Вы сердитесь: дурной знак. В досаде на мою глухоту вы ставите меня в ряды «опрощенцев», «непомнящих родства», трусливых бегунов и пр., даже браните меня «интеллигентом» (а себя, хитрец, изукрасили: сын земли русской, да еще ученик из Саиса!). Вас сердит больше всего, что я упрямо твержу свое «Sic volo»[10], а рассуждать отказываюсь. Но это неверно: я все время рассуждаю наперебой с вами.

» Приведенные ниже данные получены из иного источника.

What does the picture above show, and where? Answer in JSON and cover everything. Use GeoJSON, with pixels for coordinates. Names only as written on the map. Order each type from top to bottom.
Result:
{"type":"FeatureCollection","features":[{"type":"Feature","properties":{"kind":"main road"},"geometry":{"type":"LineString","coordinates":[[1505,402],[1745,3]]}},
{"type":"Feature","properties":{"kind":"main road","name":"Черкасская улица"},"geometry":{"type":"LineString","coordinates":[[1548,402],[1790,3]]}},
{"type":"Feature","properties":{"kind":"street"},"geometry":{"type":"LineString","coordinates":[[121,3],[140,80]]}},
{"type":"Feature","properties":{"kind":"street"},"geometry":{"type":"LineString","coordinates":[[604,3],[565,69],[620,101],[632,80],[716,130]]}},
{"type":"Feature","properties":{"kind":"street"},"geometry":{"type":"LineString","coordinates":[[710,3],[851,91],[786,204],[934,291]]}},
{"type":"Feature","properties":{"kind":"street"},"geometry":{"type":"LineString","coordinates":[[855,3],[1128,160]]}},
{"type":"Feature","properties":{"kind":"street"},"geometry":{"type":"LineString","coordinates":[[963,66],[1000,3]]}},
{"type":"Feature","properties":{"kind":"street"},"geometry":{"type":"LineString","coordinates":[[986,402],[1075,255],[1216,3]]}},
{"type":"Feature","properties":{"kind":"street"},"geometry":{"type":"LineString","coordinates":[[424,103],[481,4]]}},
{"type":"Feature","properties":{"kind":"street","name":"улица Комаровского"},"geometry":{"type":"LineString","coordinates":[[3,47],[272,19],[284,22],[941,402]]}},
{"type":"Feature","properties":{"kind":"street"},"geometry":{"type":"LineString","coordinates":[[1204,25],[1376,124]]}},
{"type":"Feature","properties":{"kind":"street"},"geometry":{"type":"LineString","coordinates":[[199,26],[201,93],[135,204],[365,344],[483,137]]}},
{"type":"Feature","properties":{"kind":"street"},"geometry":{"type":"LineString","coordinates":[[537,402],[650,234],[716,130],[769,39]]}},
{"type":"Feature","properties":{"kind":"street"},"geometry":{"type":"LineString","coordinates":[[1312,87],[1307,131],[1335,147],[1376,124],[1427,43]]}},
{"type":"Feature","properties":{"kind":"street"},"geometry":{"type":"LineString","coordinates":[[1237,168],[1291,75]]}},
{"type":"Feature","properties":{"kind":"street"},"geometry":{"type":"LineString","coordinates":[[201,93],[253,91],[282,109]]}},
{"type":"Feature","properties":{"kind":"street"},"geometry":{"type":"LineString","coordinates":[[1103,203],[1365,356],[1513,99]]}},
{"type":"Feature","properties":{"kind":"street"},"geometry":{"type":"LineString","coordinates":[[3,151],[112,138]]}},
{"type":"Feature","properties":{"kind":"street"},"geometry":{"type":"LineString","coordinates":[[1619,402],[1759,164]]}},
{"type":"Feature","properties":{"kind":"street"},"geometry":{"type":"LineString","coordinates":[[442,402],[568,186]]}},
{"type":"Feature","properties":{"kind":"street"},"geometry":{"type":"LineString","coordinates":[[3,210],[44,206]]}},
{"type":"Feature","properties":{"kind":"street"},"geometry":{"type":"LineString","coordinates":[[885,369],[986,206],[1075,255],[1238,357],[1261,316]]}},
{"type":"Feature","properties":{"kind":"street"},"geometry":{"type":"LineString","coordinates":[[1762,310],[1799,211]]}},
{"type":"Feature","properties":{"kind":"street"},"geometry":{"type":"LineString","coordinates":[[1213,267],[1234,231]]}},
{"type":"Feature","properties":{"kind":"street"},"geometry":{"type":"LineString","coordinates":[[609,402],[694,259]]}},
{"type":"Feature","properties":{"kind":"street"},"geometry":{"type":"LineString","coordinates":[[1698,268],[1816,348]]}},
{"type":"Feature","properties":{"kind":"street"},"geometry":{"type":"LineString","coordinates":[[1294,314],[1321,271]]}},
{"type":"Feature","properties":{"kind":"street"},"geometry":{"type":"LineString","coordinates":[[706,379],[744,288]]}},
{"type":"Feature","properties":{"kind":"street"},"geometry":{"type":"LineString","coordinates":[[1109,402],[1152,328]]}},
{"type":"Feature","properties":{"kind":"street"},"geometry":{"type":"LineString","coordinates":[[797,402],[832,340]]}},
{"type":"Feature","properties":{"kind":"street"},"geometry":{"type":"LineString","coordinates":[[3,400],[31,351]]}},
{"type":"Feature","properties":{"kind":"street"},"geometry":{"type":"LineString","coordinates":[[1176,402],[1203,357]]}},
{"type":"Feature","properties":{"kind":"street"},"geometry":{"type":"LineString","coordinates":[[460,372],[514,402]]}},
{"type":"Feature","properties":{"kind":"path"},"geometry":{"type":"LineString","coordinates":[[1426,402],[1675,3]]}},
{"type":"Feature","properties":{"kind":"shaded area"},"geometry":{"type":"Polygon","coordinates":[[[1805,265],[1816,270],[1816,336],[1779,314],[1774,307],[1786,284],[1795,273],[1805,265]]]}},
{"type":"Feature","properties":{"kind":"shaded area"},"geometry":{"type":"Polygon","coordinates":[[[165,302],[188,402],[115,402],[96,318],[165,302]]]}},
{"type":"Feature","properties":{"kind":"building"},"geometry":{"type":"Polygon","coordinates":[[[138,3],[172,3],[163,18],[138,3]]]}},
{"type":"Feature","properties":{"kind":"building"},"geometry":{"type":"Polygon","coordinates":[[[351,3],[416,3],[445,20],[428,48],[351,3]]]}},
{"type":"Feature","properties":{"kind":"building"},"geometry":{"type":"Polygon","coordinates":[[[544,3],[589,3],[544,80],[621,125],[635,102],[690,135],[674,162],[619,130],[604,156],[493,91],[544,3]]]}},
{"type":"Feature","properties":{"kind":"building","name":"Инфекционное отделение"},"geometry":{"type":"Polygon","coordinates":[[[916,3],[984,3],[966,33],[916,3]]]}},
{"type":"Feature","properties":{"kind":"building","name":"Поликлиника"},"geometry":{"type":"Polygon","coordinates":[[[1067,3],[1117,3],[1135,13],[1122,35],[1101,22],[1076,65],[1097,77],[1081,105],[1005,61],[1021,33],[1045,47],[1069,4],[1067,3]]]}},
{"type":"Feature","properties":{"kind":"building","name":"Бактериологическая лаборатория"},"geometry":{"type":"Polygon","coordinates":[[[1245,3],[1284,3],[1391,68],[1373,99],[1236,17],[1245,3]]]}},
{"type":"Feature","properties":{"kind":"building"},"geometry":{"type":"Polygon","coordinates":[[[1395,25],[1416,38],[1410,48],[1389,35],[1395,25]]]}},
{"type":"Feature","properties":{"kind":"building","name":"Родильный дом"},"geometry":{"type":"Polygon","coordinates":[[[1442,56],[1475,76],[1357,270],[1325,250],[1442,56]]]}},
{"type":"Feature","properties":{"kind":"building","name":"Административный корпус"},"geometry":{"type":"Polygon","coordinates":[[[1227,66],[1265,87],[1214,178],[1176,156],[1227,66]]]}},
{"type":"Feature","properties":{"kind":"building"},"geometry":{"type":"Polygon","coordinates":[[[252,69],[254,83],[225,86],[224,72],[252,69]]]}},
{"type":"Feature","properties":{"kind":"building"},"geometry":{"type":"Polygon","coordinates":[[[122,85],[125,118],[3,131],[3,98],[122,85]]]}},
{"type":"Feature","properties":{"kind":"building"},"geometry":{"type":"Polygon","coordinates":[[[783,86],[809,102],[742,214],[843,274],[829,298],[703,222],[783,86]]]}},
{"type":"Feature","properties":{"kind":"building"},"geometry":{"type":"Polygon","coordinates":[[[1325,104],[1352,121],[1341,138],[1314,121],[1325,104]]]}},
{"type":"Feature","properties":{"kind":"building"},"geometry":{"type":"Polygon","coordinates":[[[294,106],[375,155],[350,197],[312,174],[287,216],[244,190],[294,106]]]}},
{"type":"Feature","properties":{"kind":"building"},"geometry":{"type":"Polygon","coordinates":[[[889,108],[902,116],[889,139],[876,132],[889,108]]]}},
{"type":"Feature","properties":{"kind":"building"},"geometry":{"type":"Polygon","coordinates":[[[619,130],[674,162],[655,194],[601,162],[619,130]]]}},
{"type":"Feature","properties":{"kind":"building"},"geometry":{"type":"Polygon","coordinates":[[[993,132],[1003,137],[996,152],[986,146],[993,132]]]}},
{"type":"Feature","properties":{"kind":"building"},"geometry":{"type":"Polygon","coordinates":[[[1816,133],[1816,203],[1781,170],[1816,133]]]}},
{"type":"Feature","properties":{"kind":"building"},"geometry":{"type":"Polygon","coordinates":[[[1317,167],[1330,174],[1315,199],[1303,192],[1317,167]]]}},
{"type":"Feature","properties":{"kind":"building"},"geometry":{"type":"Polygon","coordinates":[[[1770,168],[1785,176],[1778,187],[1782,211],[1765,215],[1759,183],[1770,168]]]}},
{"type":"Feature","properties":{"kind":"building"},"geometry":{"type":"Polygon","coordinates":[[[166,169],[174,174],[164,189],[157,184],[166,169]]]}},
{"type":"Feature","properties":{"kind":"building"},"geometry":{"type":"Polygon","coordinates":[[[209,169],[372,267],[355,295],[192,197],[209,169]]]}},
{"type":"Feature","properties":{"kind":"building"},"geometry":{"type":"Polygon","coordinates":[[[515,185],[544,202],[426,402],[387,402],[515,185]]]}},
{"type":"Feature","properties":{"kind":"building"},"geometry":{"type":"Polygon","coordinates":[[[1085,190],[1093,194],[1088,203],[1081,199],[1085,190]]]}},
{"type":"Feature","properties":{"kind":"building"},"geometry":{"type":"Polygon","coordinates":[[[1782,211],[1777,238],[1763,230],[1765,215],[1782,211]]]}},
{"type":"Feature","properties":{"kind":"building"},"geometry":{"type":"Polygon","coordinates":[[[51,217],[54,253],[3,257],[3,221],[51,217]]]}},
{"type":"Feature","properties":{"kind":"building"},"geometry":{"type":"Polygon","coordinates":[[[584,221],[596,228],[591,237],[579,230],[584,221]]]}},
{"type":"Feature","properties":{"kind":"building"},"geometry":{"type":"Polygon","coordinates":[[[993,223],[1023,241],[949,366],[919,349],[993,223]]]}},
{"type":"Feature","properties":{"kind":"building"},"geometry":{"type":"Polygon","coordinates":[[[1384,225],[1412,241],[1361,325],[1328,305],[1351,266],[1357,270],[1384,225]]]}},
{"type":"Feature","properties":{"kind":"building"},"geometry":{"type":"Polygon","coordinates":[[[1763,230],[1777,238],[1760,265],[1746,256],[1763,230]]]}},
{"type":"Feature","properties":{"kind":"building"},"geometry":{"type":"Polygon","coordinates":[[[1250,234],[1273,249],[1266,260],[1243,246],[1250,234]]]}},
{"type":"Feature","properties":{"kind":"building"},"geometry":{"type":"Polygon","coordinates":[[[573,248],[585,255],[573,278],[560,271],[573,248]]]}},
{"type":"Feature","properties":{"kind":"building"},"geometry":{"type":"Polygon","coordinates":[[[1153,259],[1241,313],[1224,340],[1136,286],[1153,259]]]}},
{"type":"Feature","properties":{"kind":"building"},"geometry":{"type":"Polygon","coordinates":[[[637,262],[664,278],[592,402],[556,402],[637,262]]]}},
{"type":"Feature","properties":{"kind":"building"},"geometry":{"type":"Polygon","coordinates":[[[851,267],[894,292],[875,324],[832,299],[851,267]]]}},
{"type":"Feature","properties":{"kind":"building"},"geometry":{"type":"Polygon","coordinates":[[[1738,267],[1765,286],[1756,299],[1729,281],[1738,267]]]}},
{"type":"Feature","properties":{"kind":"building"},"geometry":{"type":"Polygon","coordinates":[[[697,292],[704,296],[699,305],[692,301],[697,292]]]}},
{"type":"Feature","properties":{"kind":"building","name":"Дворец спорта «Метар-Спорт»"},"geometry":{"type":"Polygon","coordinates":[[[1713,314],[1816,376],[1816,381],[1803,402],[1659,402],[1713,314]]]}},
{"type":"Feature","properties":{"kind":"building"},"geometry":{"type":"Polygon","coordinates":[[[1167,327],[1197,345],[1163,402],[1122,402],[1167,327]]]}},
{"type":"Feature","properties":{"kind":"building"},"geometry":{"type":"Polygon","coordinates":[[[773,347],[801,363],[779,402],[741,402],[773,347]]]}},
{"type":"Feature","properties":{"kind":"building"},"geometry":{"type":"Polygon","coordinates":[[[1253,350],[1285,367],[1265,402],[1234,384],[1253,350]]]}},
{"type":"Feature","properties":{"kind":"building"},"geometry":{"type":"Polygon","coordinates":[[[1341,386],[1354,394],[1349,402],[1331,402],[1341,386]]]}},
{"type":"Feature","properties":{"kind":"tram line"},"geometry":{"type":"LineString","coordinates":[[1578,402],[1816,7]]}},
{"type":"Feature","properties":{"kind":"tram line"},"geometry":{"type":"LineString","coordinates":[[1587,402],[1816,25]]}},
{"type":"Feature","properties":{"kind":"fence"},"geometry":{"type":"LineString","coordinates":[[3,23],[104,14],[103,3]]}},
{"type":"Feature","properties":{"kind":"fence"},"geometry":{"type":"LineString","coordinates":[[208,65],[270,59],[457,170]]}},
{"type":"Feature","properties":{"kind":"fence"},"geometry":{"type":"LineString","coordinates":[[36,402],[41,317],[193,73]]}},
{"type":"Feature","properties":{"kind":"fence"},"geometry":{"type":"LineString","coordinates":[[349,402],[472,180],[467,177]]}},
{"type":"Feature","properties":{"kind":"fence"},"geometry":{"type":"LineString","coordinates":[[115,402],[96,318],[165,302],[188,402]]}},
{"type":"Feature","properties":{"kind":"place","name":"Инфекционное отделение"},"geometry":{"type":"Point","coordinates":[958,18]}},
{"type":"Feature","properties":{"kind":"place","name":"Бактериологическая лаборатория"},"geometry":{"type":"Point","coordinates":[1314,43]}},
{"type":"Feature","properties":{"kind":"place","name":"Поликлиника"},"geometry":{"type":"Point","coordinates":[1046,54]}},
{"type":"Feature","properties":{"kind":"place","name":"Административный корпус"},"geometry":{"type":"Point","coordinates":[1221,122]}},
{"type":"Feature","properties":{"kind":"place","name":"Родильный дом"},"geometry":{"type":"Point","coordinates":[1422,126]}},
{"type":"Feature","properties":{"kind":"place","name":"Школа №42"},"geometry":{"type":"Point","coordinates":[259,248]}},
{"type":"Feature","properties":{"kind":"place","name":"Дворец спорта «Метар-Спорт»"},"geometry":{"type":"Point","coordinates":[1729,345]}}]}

Так, например, в этом письме вы утверждаете две вещи: во-первых, что культура сама в своем дальнейшем развитии приведет к первоистокам жизни; надо только с усердием идти вперед – в конце пути, говорите вы, воссияет желанный свет, «забьют промеж старых плит студеные ключи, и кусты роз прозябнут из серых гробниц» – т. е. непотребная сейчас культура именно в дальнейшем своем непотребстве снова обретет начальное целомудрие. На это я отвечаю: не верю и не вижу никакого основания так думать; только чудо превращает блудницу в святую Марию Магдалину. Таков, по вашей мысли, один путь: стихийная эволюция культуры. С этим вашим предсказанием плохо согласуется второй ваш тезис – что каждый человек должен огненной смертью в духе преодолевать культуру. Ведь одно из двух: если культура сама в своем развитии неуклонно ведет нас к Богу – мне, отдельному, нечего суетиться; я могу спокойно продолжать свои вчерашние дела, читать лекции об экономическом развитии Англии в Средние века, проводить железную дорогу из Ташкента в Крым, усовершенствовать дальнобойное орудие и технику удушливых газов; я даже обязан делать это, чтобы культура быстро шла вперед по проторенному ею пути – чтобы ускорилось ее вожделенное завершение. А в таком случае огненная смерть личности не только не нужна – она вредна, потому что личность, сгоревшая и воскресшая, тем самым выходит из состава культурных работников. Напомню вам ваши собственные строки:

 
Кто познал тоску земных явлений,
Тот познал явлений красоту…
 

(П, 305)

и дальше:

 
Кто познал явлений красоту,
Тот познал мечту Гипер борея:
Тишину и полноту
В сердце сладостно лелея,
Он зовет лазурь и пустоту.
 

Вот это верно: «зовет лазурь и пустоту». Он тотчас прекратит чтение лекций и, наверное, не сделает уже ни одного доклада в ученом обществе, где он был членом, даже ни разу больше не заглянет в него. Не говорю уже о том, что «огненная смерть в духе» – такая же редкость, как превращение блудниц в святых. Как же я не рассуждаю? Видите, рассуждаю и спорю.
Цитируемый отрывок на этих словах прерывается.